Je m’en allais, un marron dans la poche…

Le marronnier comme la marionnette aime redoubler les consonnes, mais ce n’est pas là sa seule accointance avec les lettres.

Car le marronnier qui se pavane tranquillement, exhibe et déploie ses fleurs roses devant ma fenêtre, comme devant d’autres ouvertures citadines ou devant le regard oblique des passants honnêtes alentour des bancs publics , est un véritable dictionnaire, un Trésor de la langue française, que le thésaurus éponyme veut bien nous aider à traduire.

Les fleurs sont des « panicules », mot d’origine latine qui signifie « fil de tisserand », et désigne sa forme en grappe d’épillets, petits épis « dont les axes secondaires plus ou moins ramifiés décroissent de la base au sommet de l’axe central ». Nomination qui a sa version grecque avec la « thyrse », c’est-à-dire une « inflorescence pyramidale en grappe composée ».

« Qu’est-ce qu’un thyrse ? se demande Charles Baudelaire. Selon le sens moral et poétique, c’est un emblème sacerdotal dans la main des prêtres ou des prêtresses célébrant la divinité dont ils sont les interprètes et les serviteurs. Mais physiquement ce n’est qu’un bâton, un pur bâton, perche à houblon, tuteur de vigne, sec, dur et droit. Autour de ce bâton, dans des méandres capricieux, se jouent et folâtrent des tiges et des fleurs, celles-ci sinueuses et fuyardes, celles-là penchées comme des cloches ou des coupes renversées. »

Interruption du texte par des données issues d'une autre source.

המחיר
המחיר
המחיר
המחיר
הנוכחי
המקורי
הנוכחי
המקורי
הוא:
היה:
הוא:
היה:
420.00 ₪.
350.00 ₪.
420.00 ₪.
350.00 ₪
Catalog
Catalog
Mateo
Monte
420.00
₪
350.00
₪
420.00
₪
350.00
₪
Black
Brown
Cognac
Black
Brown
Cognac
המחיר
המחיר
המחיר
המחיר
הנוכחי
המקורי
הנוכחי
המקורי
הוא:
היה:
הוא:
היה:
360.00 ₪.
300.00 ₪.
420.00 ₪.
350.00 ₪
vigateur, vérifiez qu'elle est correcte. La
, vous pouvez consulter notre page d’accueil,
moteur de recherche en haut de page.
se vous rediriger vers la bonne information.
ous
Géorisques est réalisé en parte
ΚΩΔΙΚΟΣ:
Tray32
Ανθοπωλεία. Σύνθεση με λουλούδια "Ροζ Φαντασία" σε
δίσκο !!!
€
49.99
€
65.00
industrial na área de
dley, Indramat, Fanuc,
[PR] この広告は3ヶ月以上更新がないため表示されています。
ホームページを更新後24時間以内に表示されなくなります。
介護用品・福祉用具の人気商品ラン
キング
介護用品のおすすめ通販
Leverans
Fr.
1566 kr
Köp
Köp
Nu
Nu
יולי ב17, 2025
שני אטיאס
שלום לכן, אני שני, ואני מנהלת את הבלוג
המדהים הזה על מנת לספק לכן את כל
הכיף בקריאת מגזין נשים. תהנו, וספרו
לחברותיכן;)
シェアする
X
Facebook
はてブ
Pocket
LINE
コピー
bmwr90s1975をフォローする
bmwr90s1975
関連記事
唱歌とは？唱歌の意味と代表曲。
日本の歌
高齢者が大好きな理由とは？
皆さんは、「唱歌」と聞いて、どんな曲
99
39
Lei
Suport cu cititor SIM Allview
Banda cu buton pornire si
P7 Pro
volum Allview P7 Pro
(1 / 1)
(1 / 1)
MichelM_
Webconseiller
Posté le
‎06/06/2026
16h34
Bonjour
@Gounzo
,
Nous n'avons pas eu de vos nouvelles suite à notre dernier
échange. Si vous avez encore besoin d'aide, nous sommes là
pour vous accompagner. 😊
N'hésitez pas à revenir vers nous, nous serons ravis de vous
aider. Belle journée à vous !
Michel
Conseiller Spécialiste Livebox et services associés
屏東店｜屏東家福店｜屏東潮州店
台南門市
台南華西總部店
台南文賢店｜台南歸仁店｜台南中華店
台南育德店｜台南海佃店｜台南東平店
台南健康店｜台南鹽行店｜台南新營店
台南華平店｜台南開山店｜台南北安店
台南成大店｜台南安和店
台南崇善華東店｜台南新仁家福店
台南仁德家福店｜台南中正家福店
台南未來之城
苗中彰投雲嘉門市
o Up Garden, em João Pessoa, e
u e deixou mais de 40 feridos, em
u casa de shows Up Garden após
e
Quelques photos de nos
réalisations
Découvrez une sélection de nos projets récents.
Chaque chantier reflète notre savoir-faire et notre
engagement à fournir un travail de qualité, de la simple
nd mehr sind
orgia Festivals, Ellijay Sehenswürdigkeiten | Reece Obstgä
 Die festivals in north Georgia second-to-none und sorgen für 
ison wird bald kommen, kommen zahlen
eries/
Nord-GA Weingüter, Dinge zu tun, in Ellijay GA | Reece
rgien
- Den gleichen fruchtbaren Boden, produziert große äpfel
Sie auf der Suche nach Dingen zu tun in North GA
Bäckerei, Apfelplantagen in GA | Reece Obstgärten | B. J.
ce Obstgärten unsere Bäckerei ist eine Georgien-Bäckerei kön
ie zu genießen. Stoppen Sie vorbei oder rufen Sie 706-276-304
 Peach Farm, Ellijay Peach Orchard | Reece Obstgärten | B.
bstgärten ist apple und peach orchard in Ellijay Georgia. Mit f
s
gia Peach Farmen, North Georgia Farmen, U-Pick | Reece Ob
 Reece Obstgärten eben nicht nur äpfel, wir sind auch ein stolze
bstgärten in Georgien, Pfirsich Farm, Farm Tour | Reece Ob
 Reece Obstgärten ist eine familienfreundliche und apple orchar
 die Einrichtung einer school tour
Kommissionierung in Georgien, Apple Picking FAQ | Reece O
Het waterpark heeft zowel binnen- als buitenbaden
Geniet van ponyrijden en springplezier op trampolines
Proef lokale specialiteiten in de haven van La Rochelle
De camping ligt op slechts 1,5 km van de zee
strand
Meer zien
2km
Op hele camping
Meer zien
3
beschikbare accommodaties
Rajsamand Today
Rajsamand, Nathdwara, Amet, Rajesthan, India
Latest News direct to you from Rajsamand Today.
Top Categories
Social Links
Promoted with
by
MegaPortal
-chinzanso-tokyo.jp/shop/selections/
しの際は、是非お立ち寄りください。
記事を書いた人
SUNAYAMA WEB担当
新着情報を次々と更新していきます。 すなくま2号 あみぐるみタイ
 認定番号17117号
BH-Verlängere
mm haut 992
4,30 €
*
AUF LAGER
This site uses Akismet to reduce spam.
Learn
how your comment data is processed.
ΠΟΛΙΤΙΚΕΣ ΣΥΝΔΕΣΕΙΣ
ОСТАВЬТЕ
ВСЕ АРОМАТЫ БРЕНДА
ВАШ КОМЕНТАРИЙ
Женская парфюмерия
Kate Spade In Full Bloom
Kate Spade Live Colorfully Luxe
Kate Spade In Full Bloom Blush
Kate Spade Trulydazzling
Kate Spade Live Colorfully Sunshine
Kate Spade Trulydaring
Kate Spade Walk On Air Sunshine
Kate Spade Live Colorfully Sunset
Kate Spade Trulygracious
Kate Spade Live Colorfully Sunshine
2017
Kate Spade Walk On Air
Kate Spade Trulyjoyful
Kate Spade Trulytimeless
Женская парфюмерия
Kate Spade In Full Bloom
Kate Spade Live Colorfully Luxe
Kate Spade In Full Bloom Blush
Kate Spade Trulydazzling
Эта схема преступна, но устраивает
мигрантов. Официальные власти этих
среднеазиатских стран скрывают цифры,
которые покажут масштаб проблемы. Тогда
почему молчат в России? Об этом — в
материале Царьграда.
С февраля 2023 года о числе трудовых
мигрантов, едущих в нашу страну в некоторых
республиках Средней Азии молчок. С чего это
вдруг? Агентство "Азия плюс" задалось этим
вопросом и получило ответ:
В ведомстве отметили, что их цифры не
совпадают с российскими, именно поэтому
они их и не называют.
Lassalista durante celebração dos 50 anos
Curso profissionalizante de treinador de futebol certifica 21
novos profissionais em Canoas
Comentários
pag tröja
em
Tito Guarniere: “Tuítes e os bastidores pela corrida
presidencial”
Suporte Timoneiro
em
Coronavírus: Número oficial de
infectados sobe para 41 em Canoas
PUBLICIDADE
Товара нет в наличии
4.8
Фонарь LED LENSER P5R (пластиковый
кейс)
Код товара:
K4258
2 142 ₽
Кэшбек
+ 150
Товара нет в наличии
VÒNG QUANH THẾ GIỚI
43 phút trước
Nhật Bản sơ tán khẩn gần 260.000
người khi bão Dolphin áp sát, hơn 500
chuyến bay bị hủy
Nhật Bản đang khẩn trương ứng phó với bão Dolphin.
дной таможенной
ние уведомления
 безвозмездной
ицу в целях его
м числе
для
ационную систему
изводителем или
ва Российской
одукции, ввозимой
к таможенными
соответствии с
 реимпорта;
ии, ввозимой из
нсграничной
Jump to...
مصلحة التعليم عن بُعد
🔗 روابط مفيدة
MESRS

La marronnier actuel est un fils d’immigré : introduit à Paris en 1615, il atteint l’âge de 250 ans. Son nom vient de « mar », qui désigne en langue ligure de Gênes, un « caillou », ce qui indique ses origines orientales.

Son écorce renferme de l’æsculine qui, au XVIIIe siècle était utilisée pour ses propriétés fébrifuges (faisant baisser la fièvre). Dans son livre des superstitions, Eloïse Mozzani signale cette croyance croquignolette : « Pour faire disparaître des hémorroïdes, ‘‘épanchez-les trois fois avec le doigt du milieu, et dites : Moka, maket, Dieu m’a fait, de par Jésus, je n’en ai plus’’. On peut aussi porter dans sa poche un marron. »

A trop marcher un marron dans la poche, on risque la saponinification… La présence de saponine dans le marron, « était utilisée autrefois pour le blanchissage et pour la fabrication de bougie et de colles à bois », précise Félicien Lesec, dans son joli livre pleins d’histoires et d’Histoire : Paris, les arbres vous guident, parmi d’autres pour d’autres cités, publié dans une collection des éditions Altissima, car avec le marronnier il vaut mieux prendre de la hauteur.